## AUFGABEN
[A] Fasse den Absatz des Textauszugs, der mit „Die Klägerin trägt vor“ beginnt, als kurze Stichpunktliste zusammen und behalte dabei seine wesentlichen Fakten bei.
[B] Ersetze in allen Datenzeilen „document elements“ durch „layout elements“ und gib die Zeilen sonst unverändert wieder.

## TEXTAUSZUG
Die Klägerin trägt vor, die von der Beklagten beanstandeten Uhren seien ihrem Zentraleinkäufer im September 1998 von der T., in einem Verkaufsraum dieses Unternehmens in Hongkong, vorgelegt worden; ein weiteres Mal seien ihr diese Uhren von der Firma M., die an der T. beteiligt sei, im Januar 1999 angeboten worden (Schriftsatz vom 8.9.2000, S. 1 = Bl. 42). Daraus läßt sich jedoch nicht ersehen, daß die Beklagte bei der gebotenen Marktbeobachtung von der Existenz entsprechender Uhrengestaltungen vor dem Anmeldetag ihres Geschmacksmusters hätte Kenntnis erlangen können bzw. müssen. Die Beklagte hat zu ihren bzw. den entsprechenden Aktitvitäten der amerikanischen Muttergesellschaft sowie der Schwestergesellschaft in Hongkong in der Klageerwiderung in Bezug auf die Marktbeobachtung unwidersprochen eingehend vorgetragen (Klageerwiderung S. 4 = Bl. 31 f). Die Klägerin hat zwar weiter behauptet, die Uhren seien nicht nur der Klägerin, sondern auch einer großen Anzahl von potentiellen Abnehmern angeboten worden. Diese pauschale Behauptung ist aber nicht ausreichend, da hierzu keinerlei weitere Einzelheiten genannt werden, wem gegenüber und wann entsprechende Angebote erfolgt sein sollen.

Extrahierte Dateneinträge
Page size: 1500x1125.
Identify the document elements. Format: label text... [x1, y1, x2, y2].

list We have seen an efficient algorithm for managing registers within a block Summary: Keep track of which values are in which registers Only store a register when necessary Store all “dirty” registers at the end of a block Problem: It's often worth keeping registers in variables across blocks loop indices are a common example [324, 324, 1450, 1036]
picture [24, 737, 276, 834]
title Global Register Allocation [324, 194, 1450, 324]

## LÖSUNGEN
[A]
- Die Klägerin gibt an, die beanstandeten Uhren seien ihrem Zentraleinkäufer im September 1998 von der T. in deren Verkaufsraum in Hongkong vorgelegt worden. Im Januar 1999 habe die an der T. beteiligte Firma M. sie ihr erneut angeboten.
- Daraus ergibt sich nicht, dass die Beklagte bei gebotener Marktbeobachtung vor dem Anmeldetag ihres Geschmacksmusters von solchen Uhrengestaltungen hätte Kenntnis erlangen können bzw. müssen.
- Die Beklagte hat ausführlich und unwidersprochen zur Marktbeobachtung vorgetragen. Das betrifft ihre eigenen Aktivitäten sowie die der amerikanischen Muttergesellschaft und der Schwestergesellschaft in Hongkong.
- Die Klägerin behauptet außerdem, die Uhren seien vielen potentiellen Abnehmern angeboten worden. Diese pauschale Behauptung reicht nicht aus, weil sie nicht angibt, wem gegenüber und wann die Angebote erfolgt sein sollen.

[B]
Page size: 1500x1125.
Identify the layout elements. Format: label text... [x1, y1, x2, y2].

list We have seen an efficient algorithm for managing registers within a block Summary: Keep track of which values are in which registers Only store a register when necessary Store all “dirty” registers at the end of a block Problem: It's often worth keeping registers in variables across blocks loop indices are a common example [324, 324, 1450, 1036]
picture [24, 737, 276, 834]
title Global Register Allocation [324, 194, 1450, 324]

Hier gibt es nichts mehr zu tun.